4. Pay Attention to Your Breath: Begin by taking slow, deep breaths and notice the physical sensation of breathing. Feel your belly rise and fall, your chest expand and contract, the air flowing in and out of your nostrils.

5. Scan Your Body: Gradually move your attention through different parts of your body, from your toes to the crown of your head. Notice any sensations - warmth, coolness, tingling, tension, or relaxation. Remember, the goal is not to change or judge these sensations, but simply to notice them.

6. Notice Your Feelings: As you tune into your body, you might start to notice feelings arising. Just as with physical sensations, aim to notice these feelings without trying to change or judge them.

7. Move Mindfully: Consider incorporating mindful movement into your practice, such as yoga or tai chi. These forms of movement can help you connect with your body and stay grounded in the present moment.

8. Make it a Habit: Aim to practice embodied mindfulness regularly. Even a few minutes each day can make a difference. Remember, mindfulness is a skill that develops over time - be patient with yourself.

9. Integrate Mindfulness into Daily Activities: As you get more comfortable with your mindfulness practice, try to bring mindfulness into your daily activities. You could focus on the sensations of washing the dishes, eating a meal, or taking a walk.

10. Seek Guidance: If you're struggling to get started, consider seeking guidance from a mindfulness teacher, a mindfulness app, or a guided meditation. These resources can provide structure and support as you begin your mindfulness journey. 

Remember, the purpose of embodied mindfulness is not to achieve a certain state or to rid yourself of difficult feelings. Rather, it's about developing a kinder, more accepting relationship with your own experience, just as it is.

  • Mindfulness, at The Practice Center, is more than just being in the present moment. It's about showing up fully, being authentically you, without judgement or agenda. It's the raw and real process of observing your thoughts and feelings as they are, not as you think they should be. It's the courage to meet chaos with calm, and the willingness to embrace whatever comes, gritty and beautiful alike.

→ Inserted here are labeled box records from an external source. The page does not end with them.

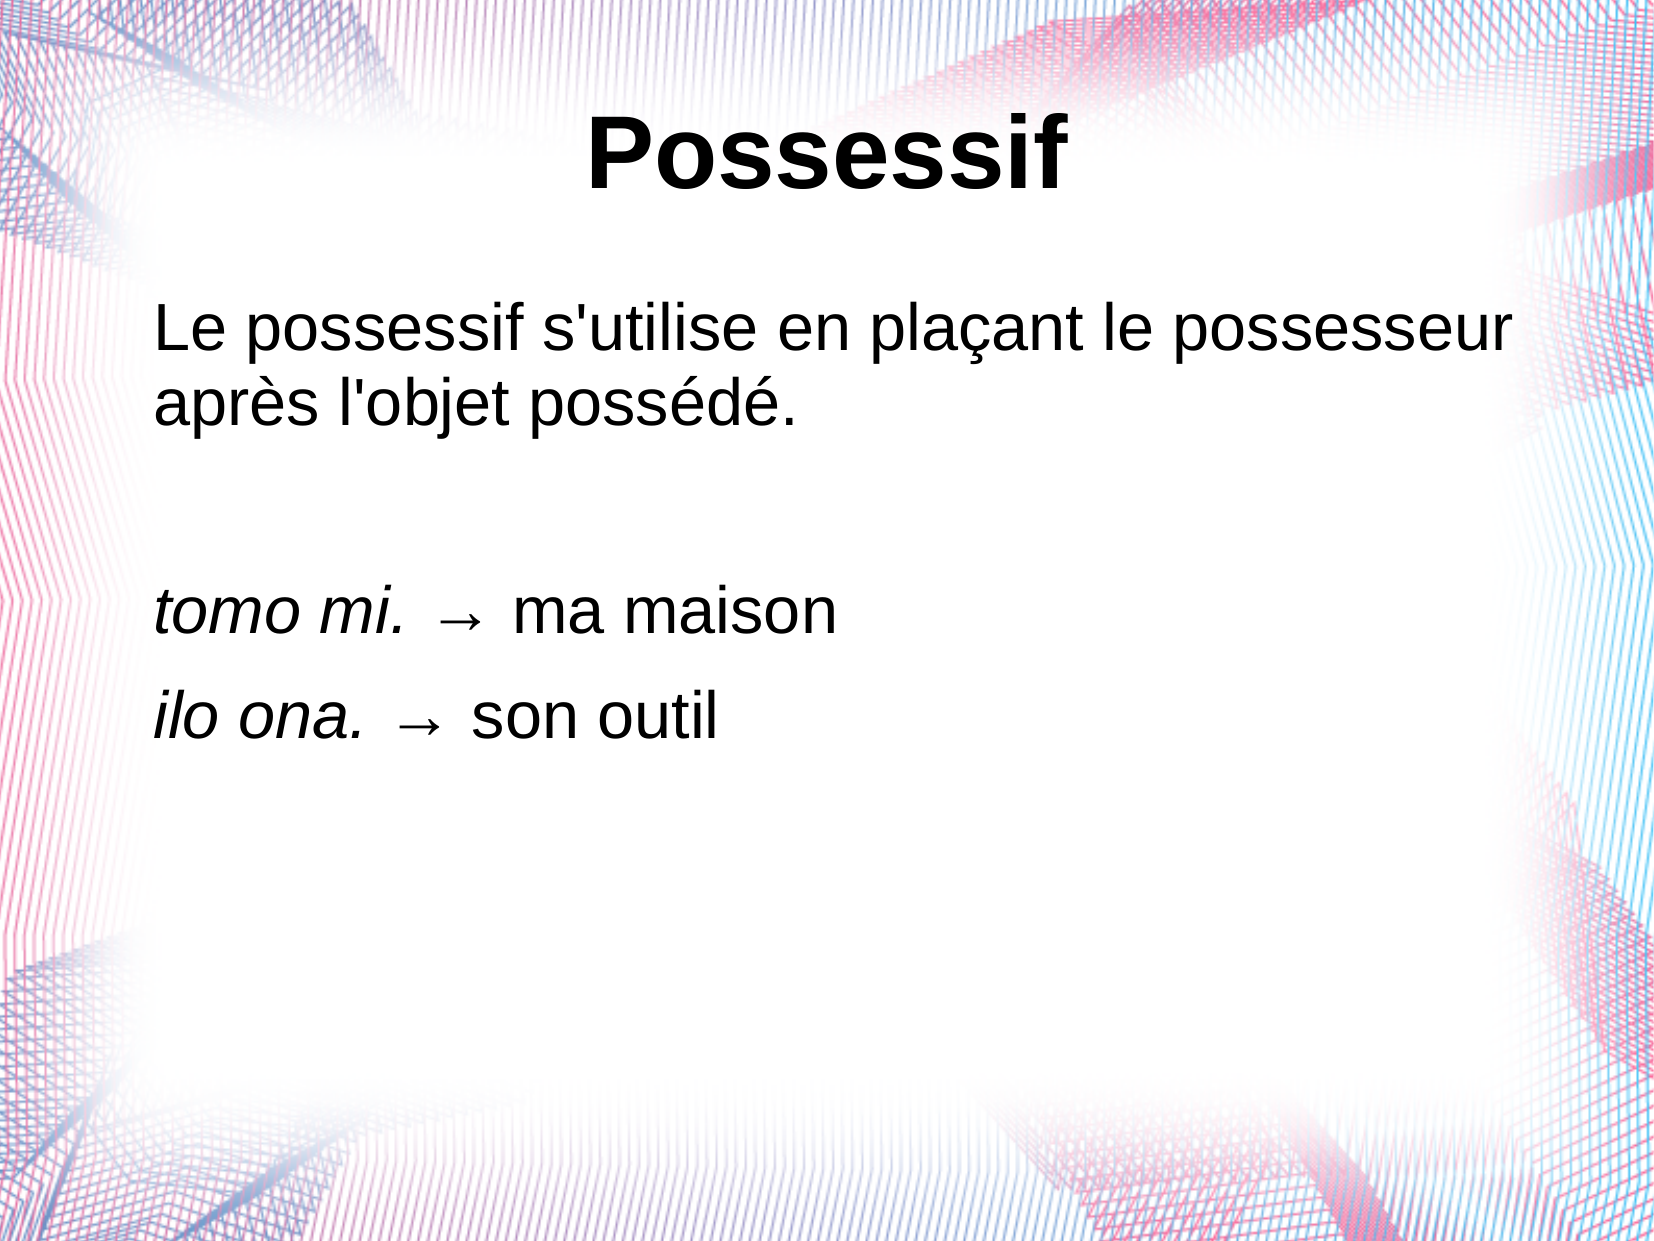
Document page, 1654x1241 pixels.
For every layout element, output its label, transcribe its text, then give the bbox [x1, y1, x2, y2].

picture [0, 0, 1654, 1241]
title Possessif [82, 49, 1571, 257]
list Le possessif s'utilise en plaçant le possesseur après l'objet possédé. tomo mi. → ma maison ilo ona. → son outil [82, 290, 1571, 1010]
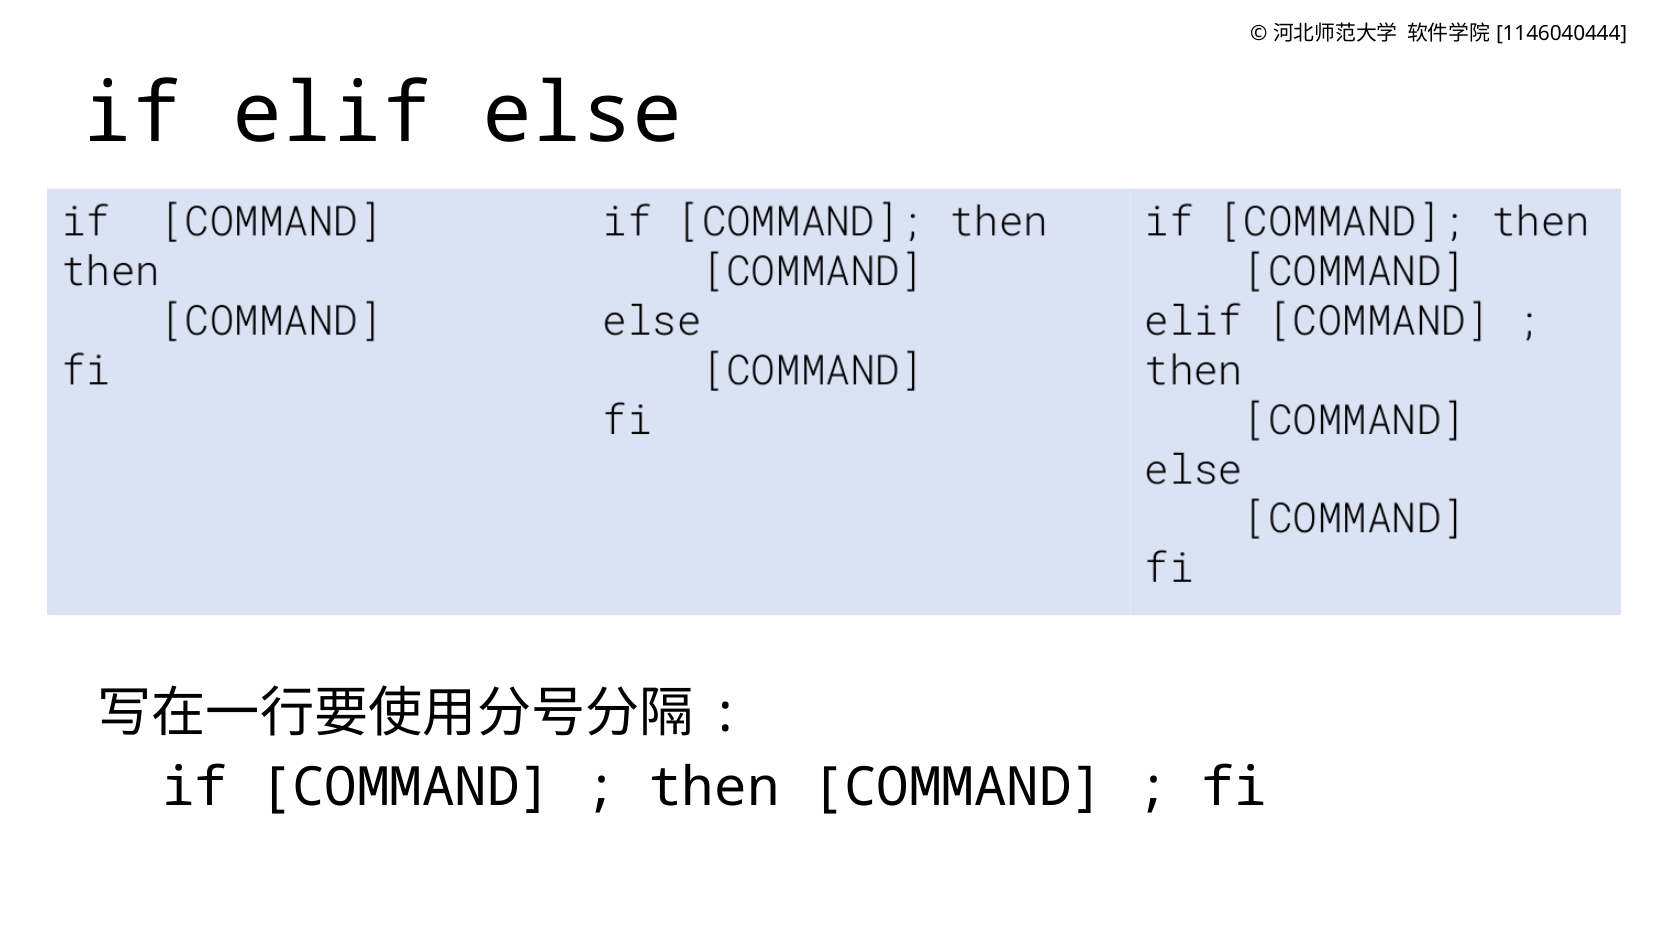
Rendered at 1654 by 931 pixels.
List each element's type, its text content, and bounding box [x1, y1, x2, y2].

picture [47, 188, 1621, 615]
text_box 写在一行要使用分号分隔: if [COMMAND] ; then [COMMAND] ; fi [82, 661, 1501, 802]
title if elif else [82, 37, 1571, 188]
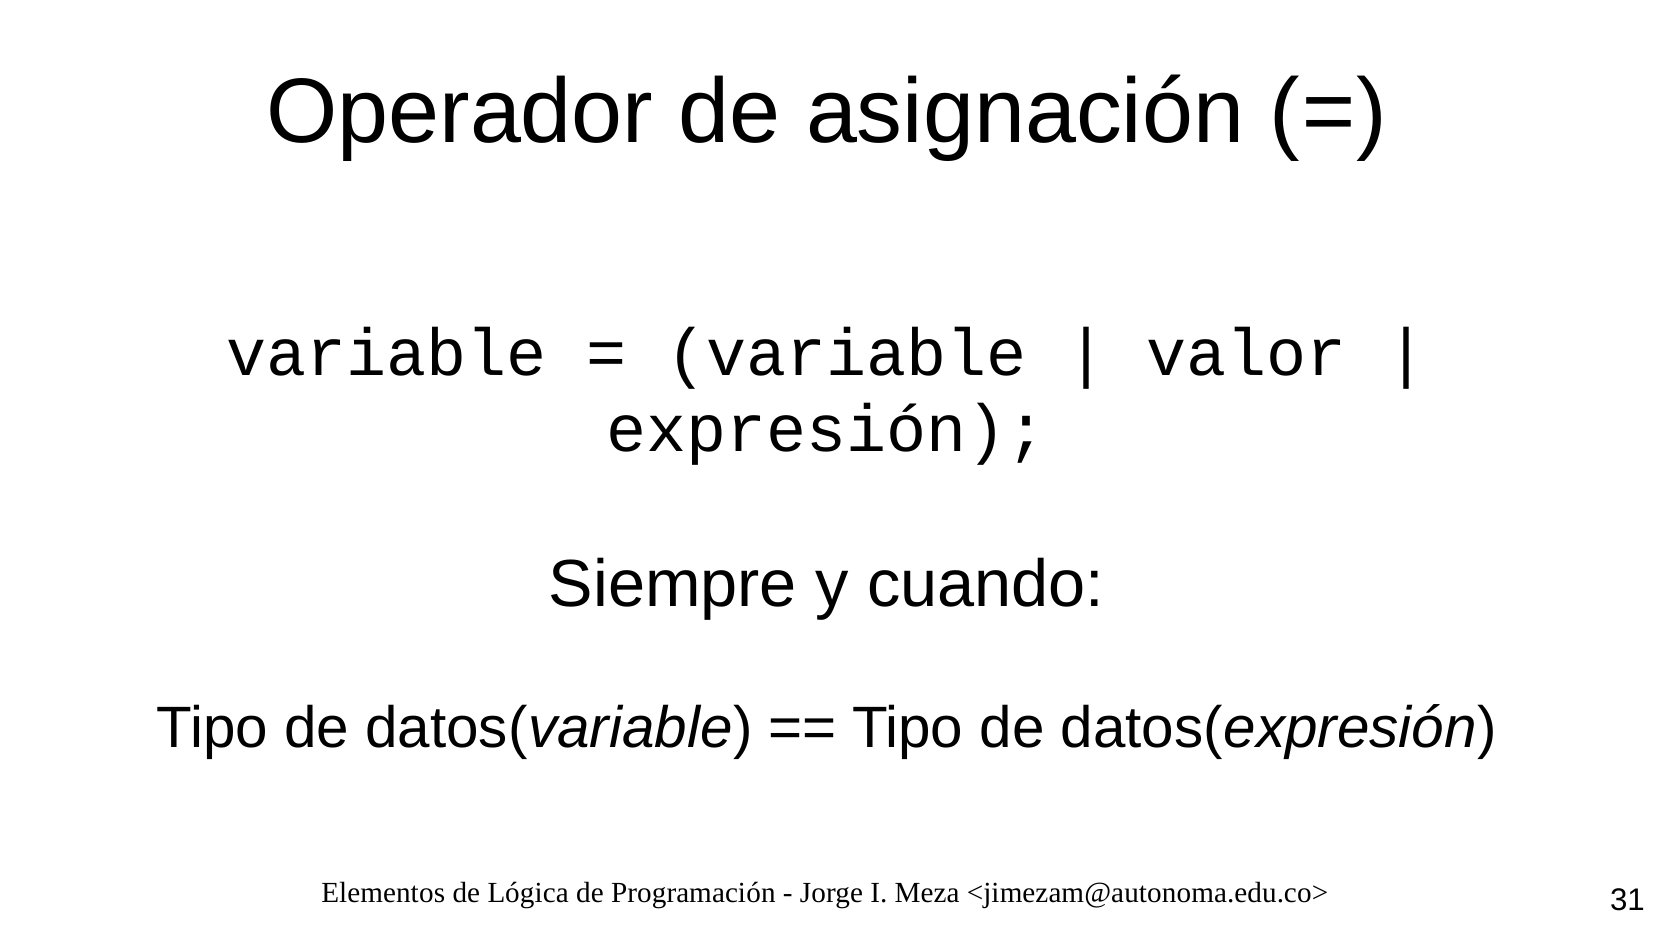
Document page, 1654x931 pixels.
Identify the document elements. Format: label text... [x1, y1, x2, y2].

title Operador de asignación (=) [82, 37, 1571, 193]
subtitle variable = (variable | valor | expresión); Siempre y cuando: Tipo de datos(variable) == Tipo de datos(expresión) [82, 217, 1571, 863]
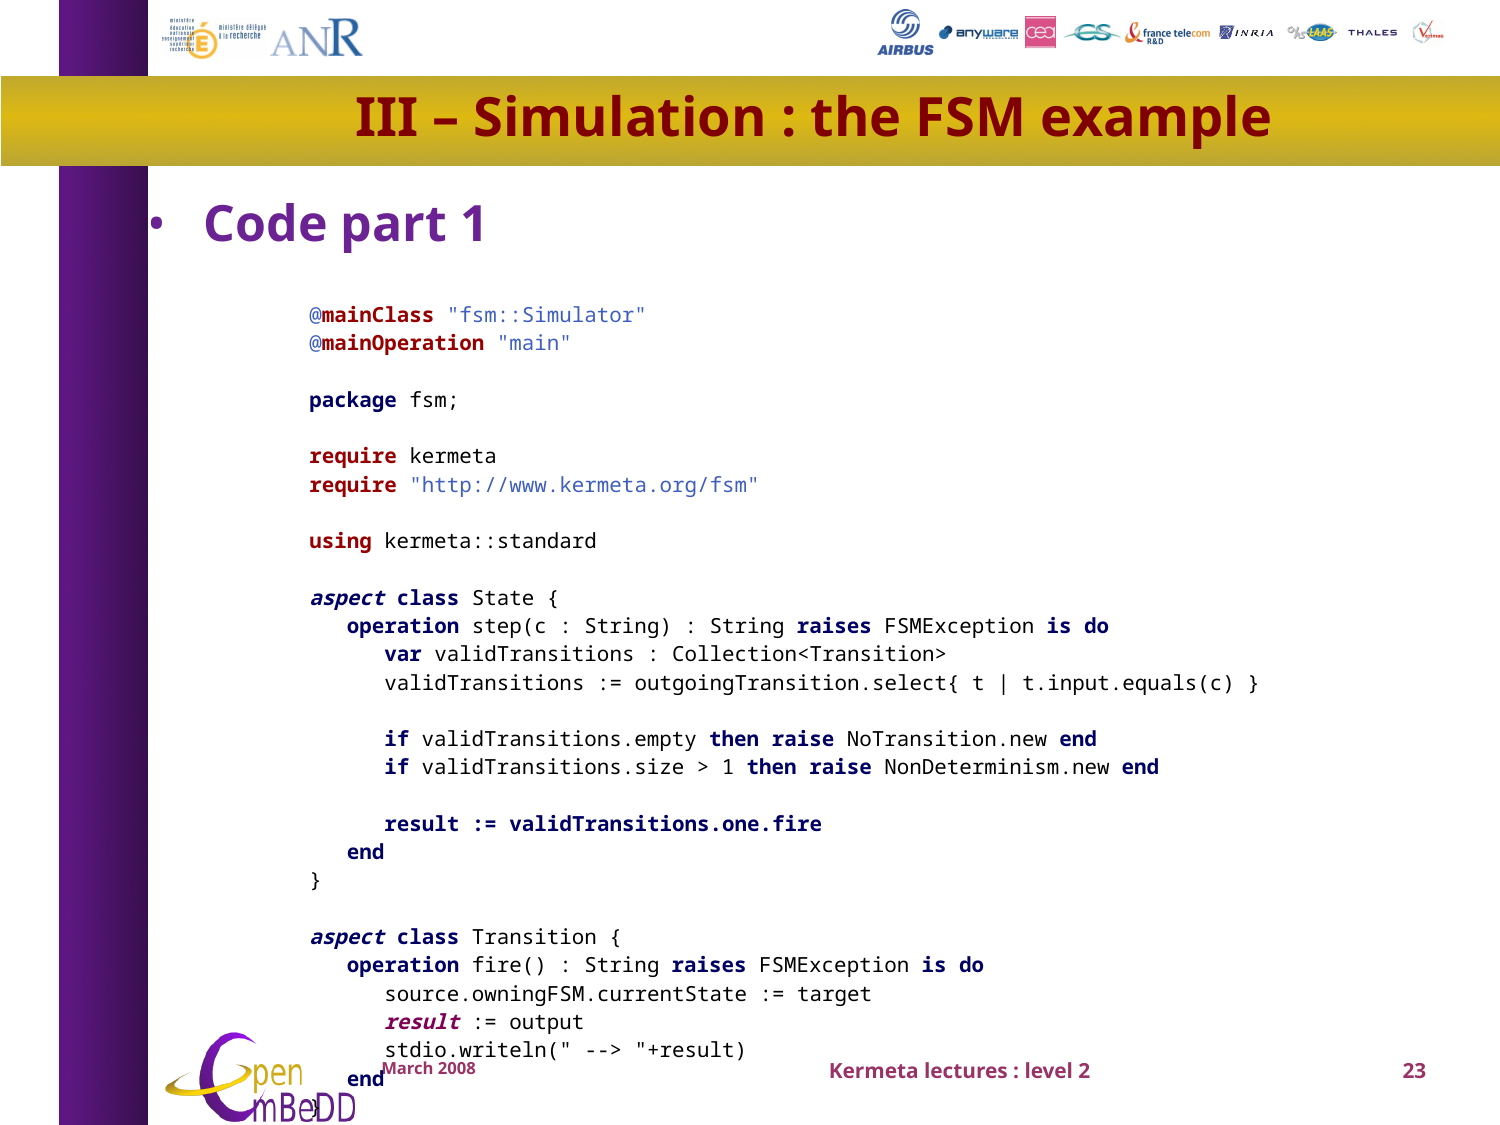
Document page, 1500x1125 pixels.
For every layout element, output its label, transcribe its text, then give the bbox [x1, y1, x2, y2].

picture [162, 18, 266, 59]
picture [165, 1032, 355, 1122]
text_box <numéro> [1387, 1049, 1482, 1101]
text_box March 2008 [366, 1049, 531, 1101]
text_box @mainClass "fsm::Simulator" @mainOperation "main" package fsm; require kermeta require "http://www.kermeta.org/fsm" using kermeta::standard aspect class State { operation step(c : String) : String raises FSMException is do var validTransitions : Collection<Transition> validTransitions := outgoingTransition.select{ t | t.input.equals(c) } if validTransitions.empty then raise NoTransition.new end if validTransitions.size > 1 then raise NonDeterminism.new end result := validTransitions.one.fire end } aspect class Transition { operation fire() : String raises FSMException is do source.owningFSM.currentState := target result := output stdio.writeln(" --> "+result) end } [294, 292, 1464, 969]
picture [877, 9, 1445, 55]
title III – Simulation : the FSM example [278, 82, 1350, 148]
picture [1, 0, 1500, 1125]
list Code part 1 [147, 191, 641, 252]
text_box Kermeta lectures : level 2 [531, 1049, 1387, 1101]
picture [270, 18, 363, 57]
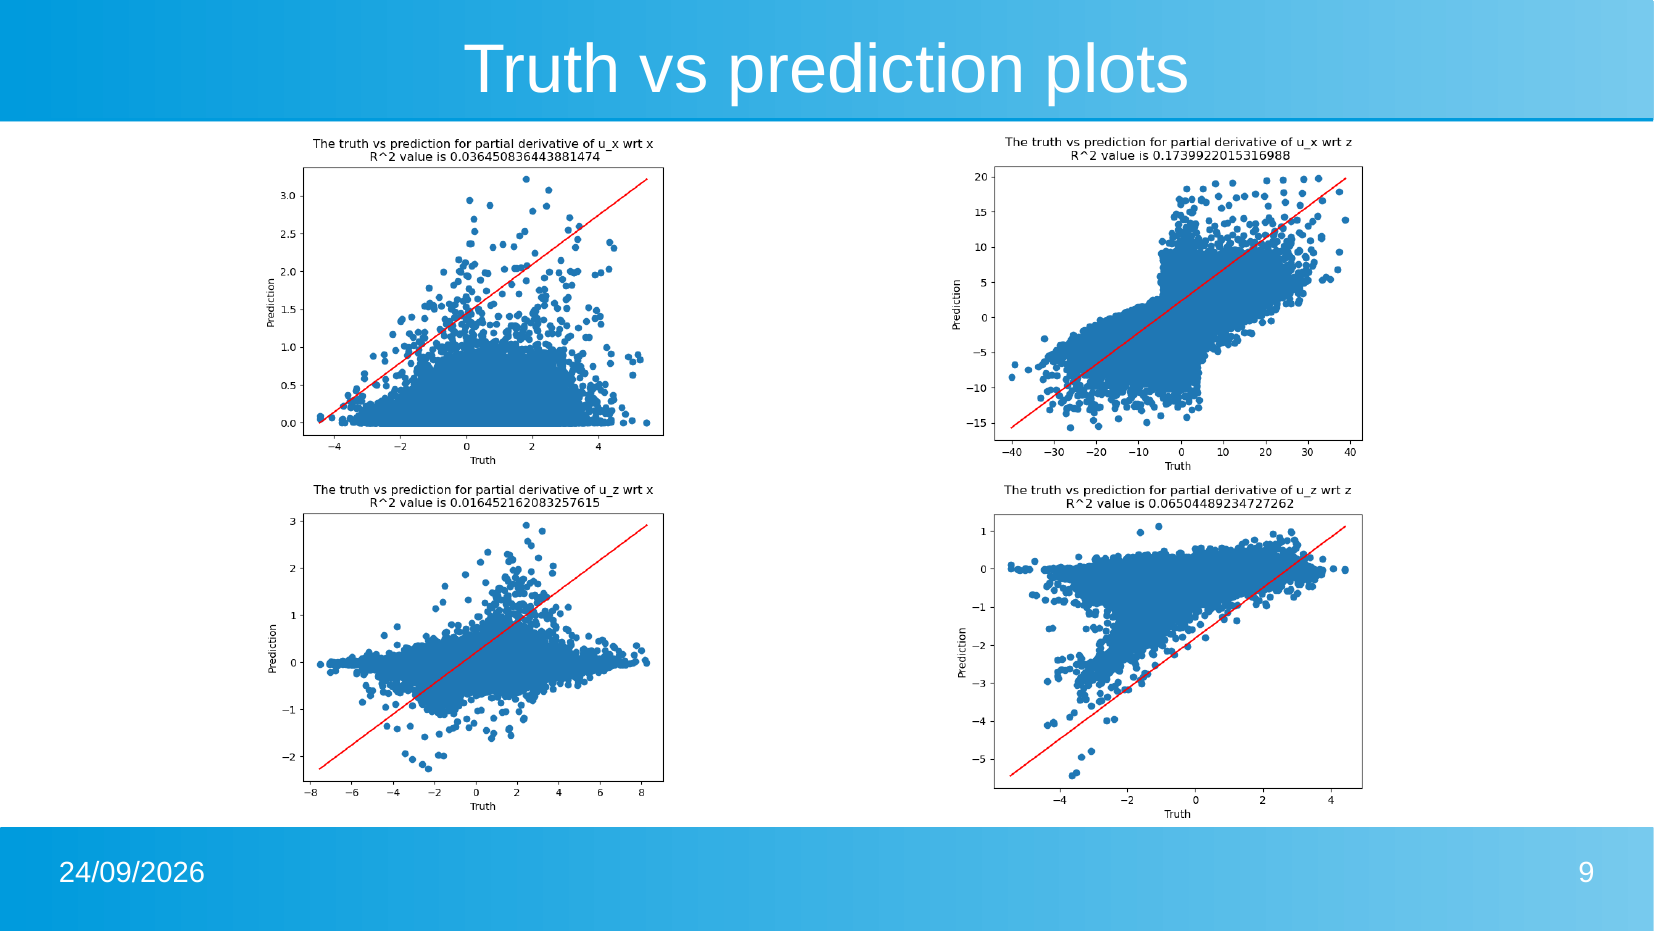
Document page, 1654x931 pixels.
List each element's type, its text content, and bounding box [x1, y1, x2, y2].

Mindfulness is the ultimate act of rebellion against a world that demands you to be anything but yourself. It's living each moment with acceptance, compassion, and a dash of audacious irreverence, all served up on the platter of the present. Because here at The Practice Center, we believe that the real journey is inward, and mindfulness is your trusty compass.

  • At The Practice Center, forgiveness isn't merely letting go of past grudges or pardoning wrongs. It's about reclaiming your power from the experiences that have held you captive. It's a bold journey inward, confronting the pains that have been and choosing to no longer let them dictate your present. Here, forgiveness is the gritty, empowering act of acknowledging the past, embracing the lessons, and choosing your own narrative moving forward. Because forgiveness isn't about them, it's about you, taking control, one breath at a time.

  • Attitudinal Healing, in The Practice Center's philosophy, is about more than just fixing what's broken. It's a transformative process that embraces the idea that our attitudes, not our circumstances, define our experiences. It's recognizing that you have the power to choose your responses to life's challenges, no matter how tough they might be. It's about refusing to be a passive participant in your own life and deciding to own your attitude. Because here, we believe that every moment offers an opportunity to choose love over fear, acceptance over judgment, and hope over despair.

  • Embodied practice, as we see it at The Practice Center, isn't about perfect poses or breath counts. It's about tuning into the conversation your body is having with you, without censoring or dictating the dialogue. It's about feeling life, not just thinking it. It's the deliberate act of integrating mind and body, bringing awareness and intention to your physical existence. Because we understand that the body keeps the score and has its own wisdom to share. Here, embodied practice is an invitation to live life in full spectrum – feeling, sensing, moving, and being.